◆ **INFORMATION SUPPLIED**
----------

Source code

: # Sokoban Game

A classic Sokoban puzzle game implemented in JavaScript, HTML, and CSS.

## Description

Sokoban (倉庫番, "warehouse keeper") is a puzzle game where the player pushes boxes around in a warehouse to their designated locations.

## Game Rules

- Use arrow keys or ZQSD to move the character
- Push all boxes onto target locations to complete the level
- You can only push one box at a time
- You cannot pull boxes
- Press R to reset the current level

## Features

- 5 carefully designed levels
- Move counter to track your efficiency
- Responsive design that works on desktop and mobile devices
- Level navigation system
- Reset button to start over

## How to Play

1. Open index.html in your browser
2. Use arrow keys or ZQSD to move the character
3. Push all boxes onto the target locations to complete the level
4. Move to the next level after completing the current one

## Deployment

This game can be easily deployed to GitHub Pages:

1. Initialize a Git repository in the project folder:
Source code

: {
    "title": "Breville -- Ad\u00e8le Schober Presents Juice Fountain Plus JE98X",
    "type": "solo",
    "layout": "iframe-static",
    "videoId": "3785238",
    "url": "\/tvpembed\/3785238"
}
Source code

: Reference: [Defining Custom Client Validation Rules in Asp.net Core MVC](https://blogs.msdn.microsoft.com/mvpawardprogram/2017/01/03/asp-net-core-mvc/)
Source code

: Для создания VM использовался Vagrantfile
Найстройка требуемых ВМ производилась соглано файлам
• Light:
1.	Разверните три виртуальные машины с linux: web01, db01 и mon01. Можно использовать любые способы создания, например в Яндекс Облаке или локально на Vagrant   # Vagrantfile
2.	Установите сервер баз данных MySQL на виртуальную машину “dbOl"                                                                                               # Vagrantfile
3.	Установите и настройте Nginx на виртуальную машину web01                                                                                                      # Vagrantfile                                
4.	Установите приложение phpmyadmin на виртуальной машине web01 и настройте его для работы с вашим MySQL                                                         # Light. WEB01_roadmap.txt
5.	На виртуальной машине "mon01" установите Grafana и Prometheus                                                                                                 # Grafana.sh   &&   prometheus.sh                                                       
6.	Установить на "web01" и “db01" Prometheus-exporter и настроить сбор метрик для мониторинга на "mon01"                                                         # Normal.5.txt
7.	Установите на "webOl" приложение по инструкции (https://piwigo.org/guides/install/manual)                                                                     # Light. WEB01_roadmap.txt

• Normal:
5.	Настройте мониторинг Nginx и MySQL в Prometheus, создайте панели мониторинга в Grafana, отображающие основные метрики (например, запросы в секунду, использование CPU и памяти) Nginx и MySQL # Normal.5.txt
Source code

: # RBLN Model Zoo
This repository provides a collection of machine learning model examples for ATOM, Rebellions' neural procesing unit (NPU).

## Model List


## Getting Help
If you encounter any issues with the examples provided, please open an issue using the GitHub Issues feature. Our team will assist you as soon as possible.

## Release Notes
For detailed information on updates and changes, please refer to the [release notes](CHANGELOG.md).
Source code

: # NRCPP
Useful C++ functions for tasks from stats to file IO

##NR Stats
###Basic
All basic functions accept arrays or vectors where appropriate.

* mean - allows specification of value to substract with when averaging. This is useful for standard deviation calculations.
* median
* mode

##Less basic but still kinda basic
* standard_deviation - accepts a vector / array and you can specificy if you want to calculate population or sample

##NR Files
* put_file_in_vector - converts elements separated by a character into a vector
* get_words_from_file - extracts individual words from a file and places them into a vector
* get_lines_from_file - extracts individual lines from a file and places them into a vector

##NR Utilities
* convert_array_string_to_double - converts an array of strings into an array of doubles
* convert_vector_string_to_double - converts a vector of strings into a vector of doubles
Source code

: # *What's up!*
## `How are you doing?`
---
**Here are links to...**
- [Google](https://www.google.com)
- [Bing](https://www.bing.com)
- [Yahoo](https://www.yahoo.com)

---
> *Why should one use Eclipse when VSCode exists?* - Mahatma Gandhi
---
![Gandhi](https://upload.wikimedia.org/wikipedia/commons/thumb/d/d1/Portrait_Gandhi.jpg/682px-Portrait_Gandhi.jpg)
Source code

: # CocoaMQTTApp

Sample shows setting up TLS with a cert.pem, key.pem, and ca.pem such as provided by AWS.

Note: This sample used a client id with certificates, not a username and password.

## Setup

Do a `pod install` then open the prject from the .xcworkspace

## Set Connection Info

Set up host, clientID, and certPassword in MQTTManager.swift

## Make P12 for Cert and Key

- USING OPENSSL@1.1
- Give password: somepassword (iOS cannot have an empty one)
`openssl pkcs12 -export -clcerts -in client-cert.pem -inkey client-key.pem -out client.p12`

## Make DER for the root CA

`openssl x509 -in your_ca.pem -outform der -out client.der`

----------

◆ **WHAT THE TASK ASKS**
Check all the records above and select each line where the string "current" is found.

◆ **ANSWER TO THE EXERCISE**
- Press R to reset the current level
4. Move to the next level after completing the current one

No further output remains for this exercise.